What does it mean to be 21st Century teacher and school leader?

As part of a series of blogs on the role of trade unions in 21st Century Public Service, to coincide with the TUC conference, Patrick Roach, Deputy General Secretary of the NASUWT  told Catherine Needham how he views the workforce challenges of the future:

Patrick Roach

“One of the themes of the 21st Century Public Servant research is about the nature of leadership in our public services. Whilst across many parts of the public sector, and indeed, in the commercial sector, the importance of collaborative forms of leadership is recognised and encouraged, ‘heroic’ leadership approaches are writ large across the schools system. Not only is more and more expected of head teachers, but it is the nature of school leadership practice that is also being changed as a result of coalition government reforms. In recent years, headteachers have been told that they are “captains of their ship”, that they should “man up”, be “robust” and “authorative” in their management of staff and to adopt the Sinatran “my way” mantra.

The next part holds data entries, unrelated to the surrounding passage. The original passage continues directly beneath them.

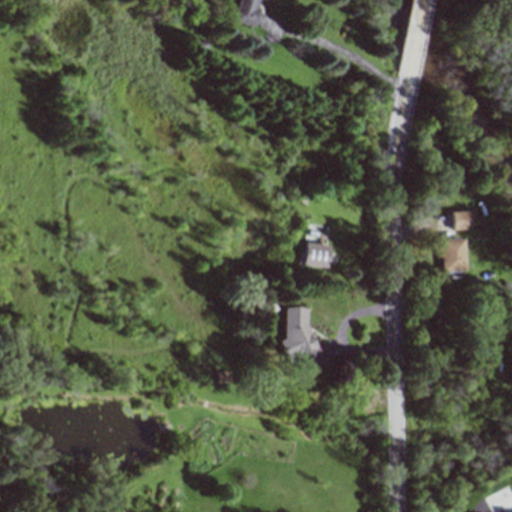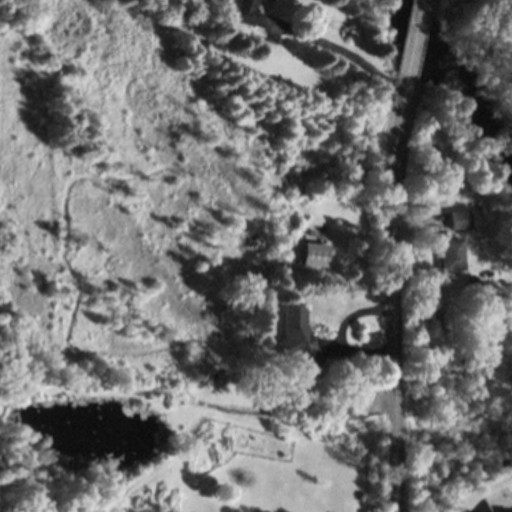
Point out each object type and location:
building: (247, 11)
road: (415, 41)
river: (464, 53)
building: (462, 219)
building: (313, 254)
building: (453, 254)
road: (398, 296)
building: (300, 333)
building: (477, 372)
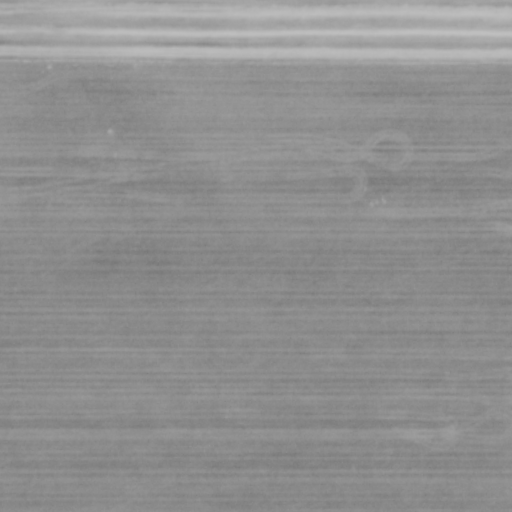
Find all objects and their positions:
crop: (256, 256)
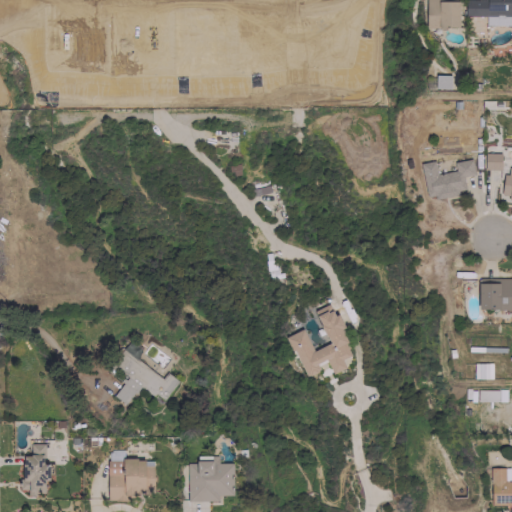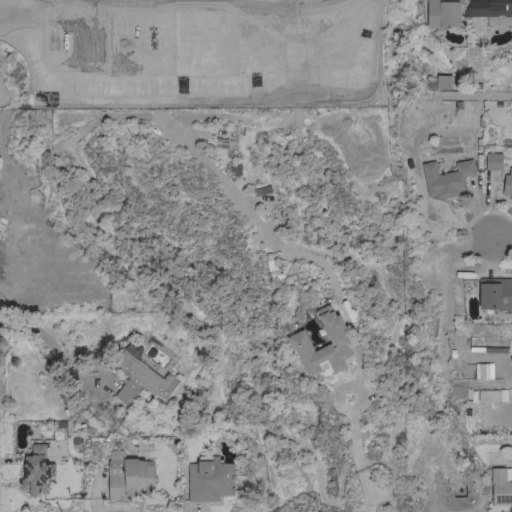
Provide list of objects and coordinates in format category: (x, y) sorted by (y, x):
building: (199, 10)
building: (490, 10)
building: (440, 13)
crop: (193, 53)
building: (126, 56)
building: (441, 81)
building: (490, 161)
building: (444, 178)
building: (506, 183)
road: (506, 234)
building: (492, 293)
building: (320, 344)
road: (54, 346)
building: (481, 370)
building: (138, 377)
road: (355, 455)
building: (33, 469)
building: (127, 477)
building: (207, 480)
building: (499, 485)
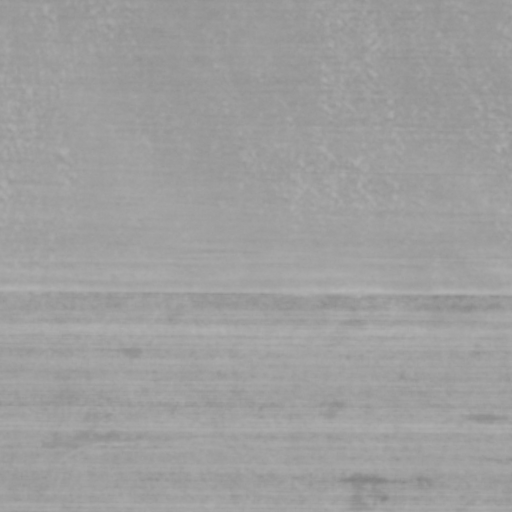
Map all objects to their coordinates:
crop: (256, 256)
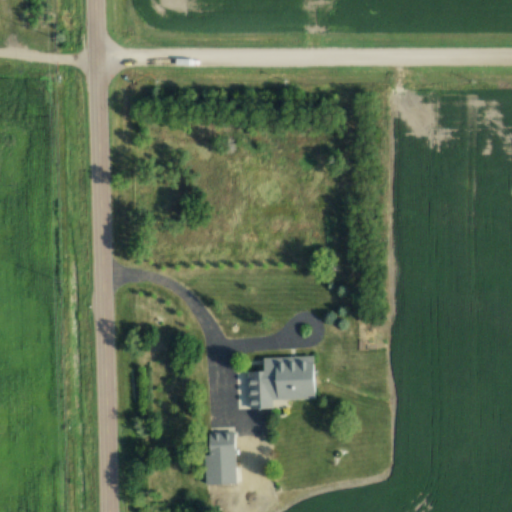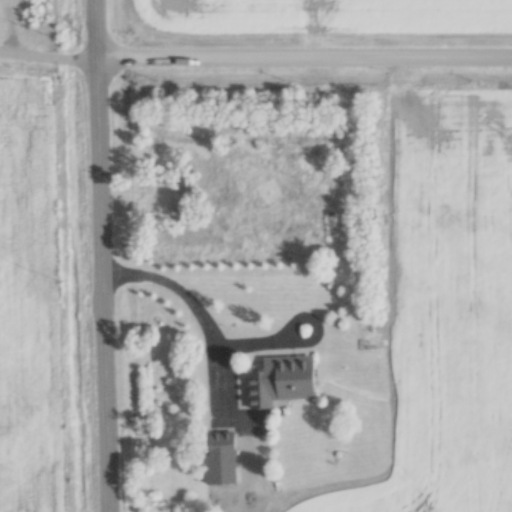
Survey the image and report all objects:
crop: (325, 12)
road: (49, 53)
road: (306, 54)
road: (105, 255)
road: (190, 292)
building: (282, 380)
building: (216, 458)
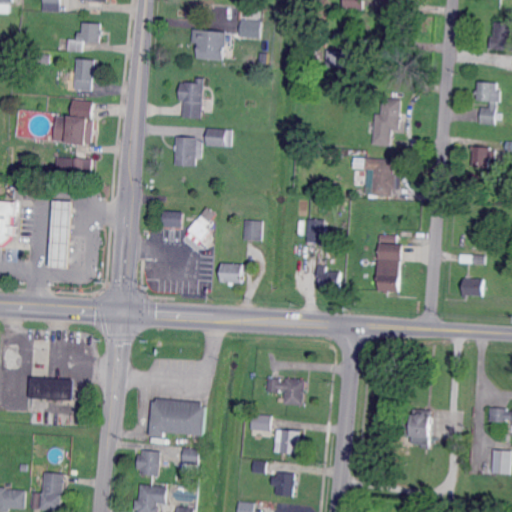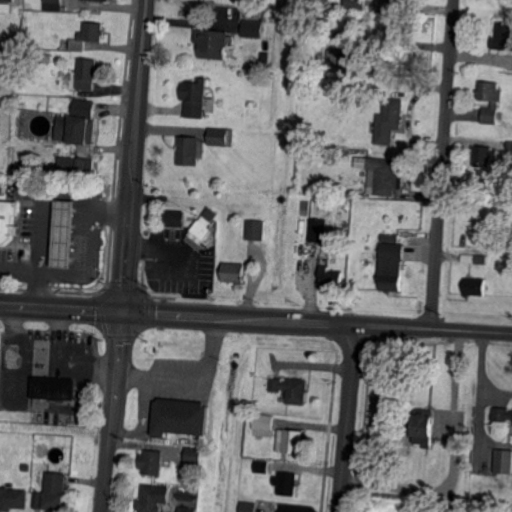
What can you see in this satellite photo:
building: (7, 0)
building: (8, 0)
building: (100, 1)
building: (352, 3)
building: (51, 4)
building: (354, 4)
building: (53, 5)
building: (4, 6)
building: (5, 8)
building: (250, 26)
building: (251, 27)
building: (87, 35)
building: (502, 35)
building: (89, 36)
building: (322, 36)
building: (503, 36)
building: (210, 42)
building: (212, 47)
building: (251, 52)
building: (46, 57)
building: (342, 57)
building: (340, 58)
building: (251, 61)
building: (85, 73)
building: (87, 75)
building: (192, 97)
building: (194, 97)
building: (488, 99)
building: (490, 100)
building: (387, 120)
building: (389, 121)
building: (77, 122)
building: (76, 130)
building: (219, 136)
building: (222, 137)
building: (509, 145)
building: (189, 149)
building: (191, 150)
building: (482, 155)
building: (485, 155)
road: (129, 157)
road: (441, 163)
building: (76, 166)
building: (81, 169)
building: (380, 175)
building: (384, 175)
road: (44, 200)
building: (173, 217)
building: (173, 219)
building: (7, 220)
building: (8, 221)
building: (204, 227)
building: (253, 229)
building: (316, 229)
building: (256, 230)
building: (317, 231)
building: (63, 233)
building: (64, 234)
building: (390, 237)
building: (481, 259)
building: (389, 263)
building: (390, 267)
building: (232, 271)
building: (233, 273)
road: (72, 274)
building: (329, 277)
building: (331, 278)
building: (473, 285)
building: (475, 287)
traffic signals: (124, 315)
road: (255, 319)
road: (479, 372)
road: (186, 378)
building: (52, 387)
building: (54, 388)
building: (290, 388)
building: (291, 389)
road: (110, 413)
building: (500, 413)
building: (502, 414)
building: (178, 416)
building: (181, 418)
road: (349, 418)
building: (261, 421)
building: (264, 425)
building: (422, 427)
building: (422, 427)
building: (288, 440)
building: (290, 441)
building: (192, 454)
building: (192, 460)
building: (502, 460)
building: (150, 461)
building: (503, 461)
building: (152, 462)
road: (452, 462)
building: (260, 465)
building: (262, 466)
building: (285, 482)
building: (287, 483)
building: (53, 490)
building: (54, 491)
building: (13, 497)
building: (151, 497)
building: (38, 498)
building: (13, 499)
building: (150, 499)
building: (246, 506)
building: (249, 506)
building: (186, 508)
building: (492, 508)
building: (187, 509)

“The hit and run nature of school accountability, coupled with increasing freedom and autonomy given to schools, means that the span of control of headteachers has increased substantially, and this has changed the role and work of headteachers markedly. Increasingly, as headteachers assume the role of Executive Headteachers – leading a group of schools – they are increasingly distant from the actual day to day practice of teaching and learning. Many parents today would be surprised that few headteachers today engage directly in classroom teaching. But, we should also be concerned that the professional nature of headship is also being undermined – as headteachers become de facto Chief Executive Officers rather than leaders of teaching and learning. Some headteachers will admit that this is not why they became headteachers in the first place. The fact that there are no national professional standards for headteachers and no requirement for headteachers to hold any professional qualifications (including qualified teacher status) exacerbates our concerns about the purpose of current education reforms and the consequences of these reforms on children and young people.

“The impact on teachers is increasingly clear as teachers’ workloads and working hours have spiralled out of control. Teacher burnout is a major issue and the coercive ‘managerialist’ climate in our school system, underpinned by a high-stakes inspection and accountability regime, is proving to be off-putting to many teachers who might otherwise have considered moving into school leadership roles.

“The NASUWT annual ‘Big Question’ survey of teachers has tracked the experiences of teachers since 2010. It shows year on year increases in teacher stress and teachers feeling less and less valued and respected as professionals. 56 per cent of teachers in the 2014 survey said they are seriously considering quitting teaching for good. It is only the state of the wider economy and the post-graduate labour market that has prevented a recruitment and retention crisis. But, we should be clear – without a change of policy direction, our schools are on the brink of a crisis in the supply of teachers.

“The generic and relational skills of 21st Century public service are what teaching has always been about. Good teachers have always known the importance of collaboration and collegiate working and the moral purpose of education. But, much of this is being undone as a result of recent government reforms, including the imposition of divisive new arrangements for discretionary ‘performance pay’ for teachers. Teachers want to make a difference by improving the lives of children and young people. That motivation was nurtured and developed through initial teacher education programmes in universities. Universities enabled teachers to explore and learn from theoretical and empirical models that underpin effective pedagogy, including understanding child psychology, behavioural theories and the importance of reflexive practices. But, as part of an ideological attack on public education, since 2010 the coalition government has mounted an assault on teacher quality which has included the removal of the requirement for schools to employ qualified teachers and dumbing down quality by undermining university-led initial teacher education through its School Direct programme.

“The NASUWT, as the largest teachers’ union in the UK, is resisting these attacks. Of course, the assault on public education is manifesting itself differently across each of the four UK nations. Organising teachers in Wales, Scotland, Northern Ireland and England enables the NASUWT to resist these attacks more effectively.

“The creative and intelligent use of industrial action short of strike action plays a critical part of our strategy to defend the teaching profession. And, as our industrial strategies have proven to be highly effective, government has sought to attack the existence of unions also, including through provocative guidance issued to schools and local authorities to seek to reduce the provision of trade union facilities time. This is not merely an attack on unions, but an attack on local democracy, an attempt to silence the voices of teachers, and must be seen as part of an overall strategy to reduce rights at work and to deny access to justice to working people if they are discriminated against, abused or injured at work.

“These attacks are also antithetical to securing high education standards. As other leading nations attending the OECD/Education International Summit on the Teaching Profession confirm, collegiality and cooperation, social dialogue and respect for workers’ rights and trade union rights are critical to having the best education systems on the planet.”